- **Excerpted records**:
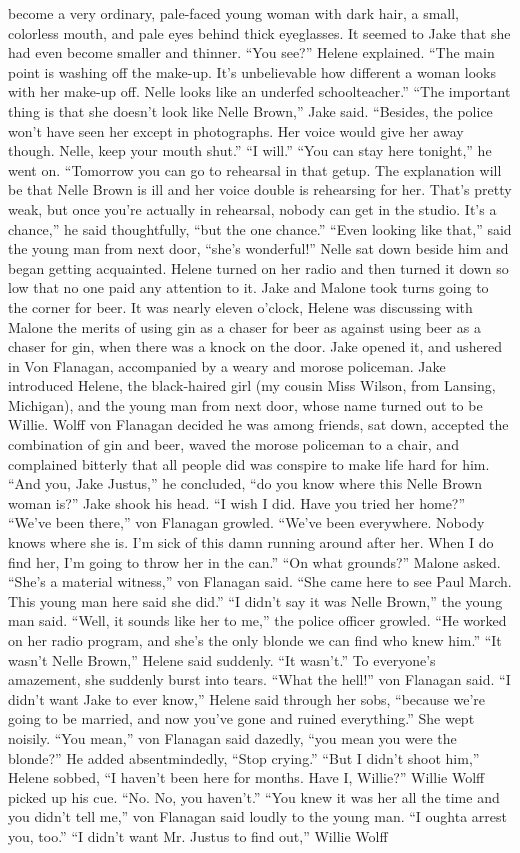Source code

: \documentclass{novel}
\begin{document}
become a very ordinary, pale-faced young woman with dark hair, a small, colorless mouth, and pale eyes behind thick eyeglasses. It seemed to Jake that she had even become smaller and thinner. “You see?” Helene explained. “The main point is washing off the make-up. It’s unbelievable how different a woman looks with her make-up off. Nelle looks like an underfed schoolteacher.” “The important thing is that she doesn’t look like Nelle Brown,” Jake said. “Besides, the police won’t have seen her except in photographs. Her voice would give her away though. Nelle, keep your mouth shut.” “I will.” “You can stay here tonight,” he went on. “Tomorrow you can go to rehearsal in that getup. The explanation will be that Nelle Brown is ill and her voice double is rehearsing for her. That’s pretty weak, but once you’re actually in rehearsal, nobody can get in the studio. It’s a chance,” he said thoughtfully, “but the one chance.” “Even looking like that,” said the young man from next door, “she’s wonderful!” Nelle sat down beside him and began getting acquainted. Helene turned on her radio and then turned it down so low that no one paid any attention to it. Jake and Malone took turns going to the corner for beer. It was nearly eleven o’clock, Helene was discussing with Malone the merits of using gin as a chaser for beer as against using beer as a chaser for gin, when there was a knock on the door. Jake opened it, and ushered in Von Flanagan, accompanied by a weary and morose policeman. Jake introduced Helene, the black-haired girl (my cousin Miss Wilson, from Lansing, Michigan), and the young man from next door, whose name turned out to be Willie. Wolff von Flanagan decided he was among friends, sat down, accepted the combination of gin and beer, waved the morose policeman to a chair, and complained bitterly that all people did was conspire to make life hard for him. “And you, Jake Justus,” he concluded, “do you know where this Nelle Brown woman is?” Jake shook his head. “I wish I did. Have you tried her home?” “We’ve been there,” von Flanagan growled. “We’ve been everywhere. Nobody knows where she is. I’m sick of this damn running around after her. When I do find her, I’m going to throw her in the can.” “On what grounds?” Malone asked. “She’s a material witness,” von Flanagan said. “She came here to see Paul March. This young man here said she did.” “I didn’t say it was Nelle Brown,” the young man said. “Well, it sounds like her to me,” the police officer growled. “He worked on her radio program, and she’s the only blonde we can find who knew him.” “It wasn’t Nelle Brown,” Helene said suddenly. “It wasn’t.” To everyone’s amazement, she suddenly burst into tears. “What the hell!” von Flanagan said. “I didn’t want Jake to ever know,” Helene said through her sobs, “because we’re going to be married, and now you’ve gone and ruined everything.” She wept noisily. “You mean,” von Flanagan said dazedly, “you mean you were the blonde?” He added absentmindedly, “Stop crying.” “But I didn’t shoot him,” Helene sobbed, “I haven’t been here for months. Have I, Willie?” Willie Wolff picked up his cue. “No. No, you haven’t.” “You knew it was her all the time and you didn’t tell me,” von Flanagan said loudly to the young man. “I oughta arrest you, too.” “I didn’t want Mr. Justus to find out,” Willie Wolff 
\end{document}
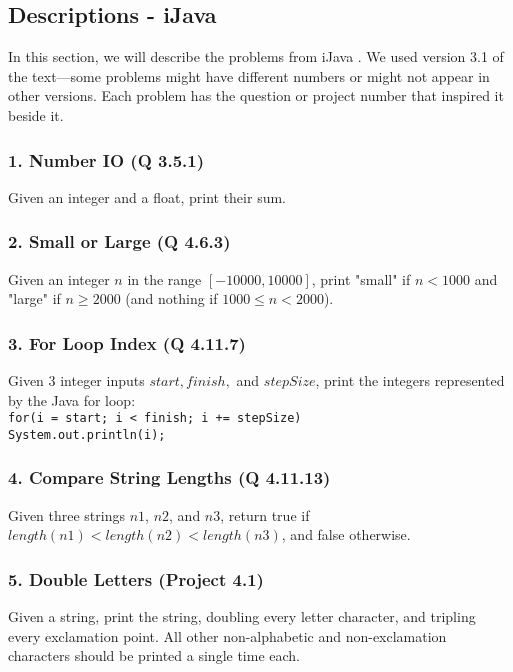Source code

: \documentclass{sig-alternate}
\begin{document}
\subsection{Descriptions - iJava}

In this section, we will describe the problems from iJava \cite{iJava, Moll:2011:IOI:1968521.1968535}. We used version 3.1 of the text---some problems might have different numbers or might not appear in other versions. Each problem has the question or project number that inspired it beside it.

\subsubsection*{1. Number IO (Q 3.5.1)}
Given an integer and a float, print their sum.

\subsubsection*{2. Small or Large (Q 4.6.3)}
Given an integer $n$ in the range $[-10000, 10000]$, print "small" if $n < 1000$ and "large" if $n \ge 2000$ (and nothing if $1000 \le n < 2000$).

\subsubsection*{3. For Loop Index (Q 4.11.7)}
Given 3 integer inputs $start, finish,$ and $stepSize$, print the integers represented by the Java for loop: \\
\texttt{for(i = start; i < finish; i += stepSize) \\ \- \- \- \- System.out.println(i);}

\subsubsection*{4. Compare String Lengths (Q 4.11.13)}
Given three strings $n1$, $n2$, and $n3$, return true if $length(n1) < length(n2) < length(n3)$, and false otherwise.

\subsubsection*{5. Double Letters (Project 4.1)}
Given a string, print the string, doubling every letter character, and tripling every exclamation point. All other non-alphabetic and non-exclamation characters should be printed a single time each.
\end{document}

- **Problem statement**:
Lines holding "stepSize" in the data above: copy each of them.

- **Response area**:
Given 3 integer inputs $start, finish,$ and $stepSize$, print the integers represented by the Java for loop: \\
\texttt{for(i = start; i < finish; i += stepSize) \\ \- \- \- \- System.out.println(i);}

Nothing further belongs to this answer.